Based on this study's findings, the integrated stress response inhibitor enhances liquid-liquid phase separation by interacting with the low-complexity domain of T-cell intracellular antigen-1. This interaction lowers the saturation concentration required for droplet nucleation, effectively promoting the assembly of protein-rich condensates in vitro.

The researchers found that the presence of ribonucleic acid or cell lysates mitigates the pro-aggregatory effects of the inhibitor. This suggests that RNA-binding provides a protective buffer that prevents the transition of liquid T-cell intracellular antigen-1 droplets into solid, insoluble protein aggregates.

These assays allowed the scientists to isolate the direct effects of the integrated stress response inhibitor on purified T-cell intracellular antigen-1 without interference. By controlling the protein and RNA concentrations, the team could precisely measure how the small molecule alters droplet frequency and size.

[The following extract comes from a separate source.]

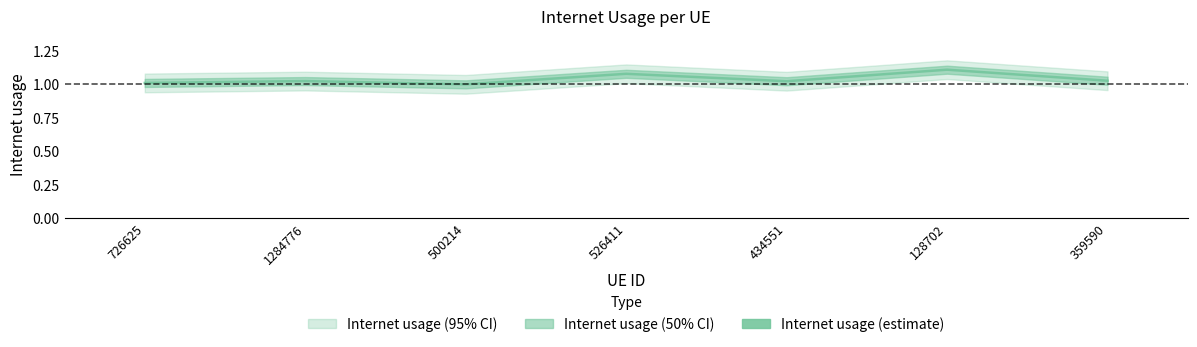

Which has a higher value, 526411 or 434551?

526411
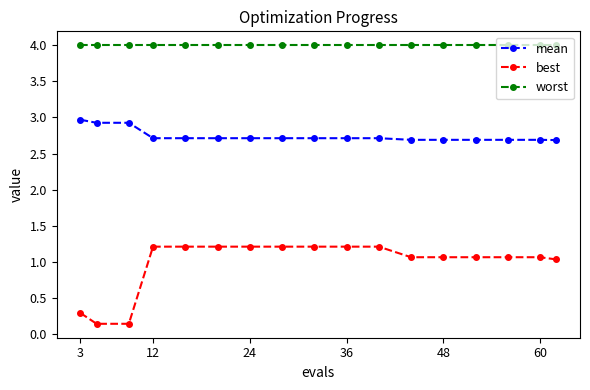

What is the value of the mean point at the 4th from the left?

2.7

The study indicates that the integrated stress response inhibitor-induced aggregation is most significant in purified systems lacking ribonucleic acid. In the absence of these stabilizing genetic materials, the protein's low-complexity domain is more susceptible to forming stable, pathological solid-like structures.

The study's authors propose that the ability of the inhibitor to alter the physical properties of stress granules must be considered for clinical applications. They state that the RNA-dependent nature of this modulation raises important safety considerations for treating neurodegenerative diseases with these compounds.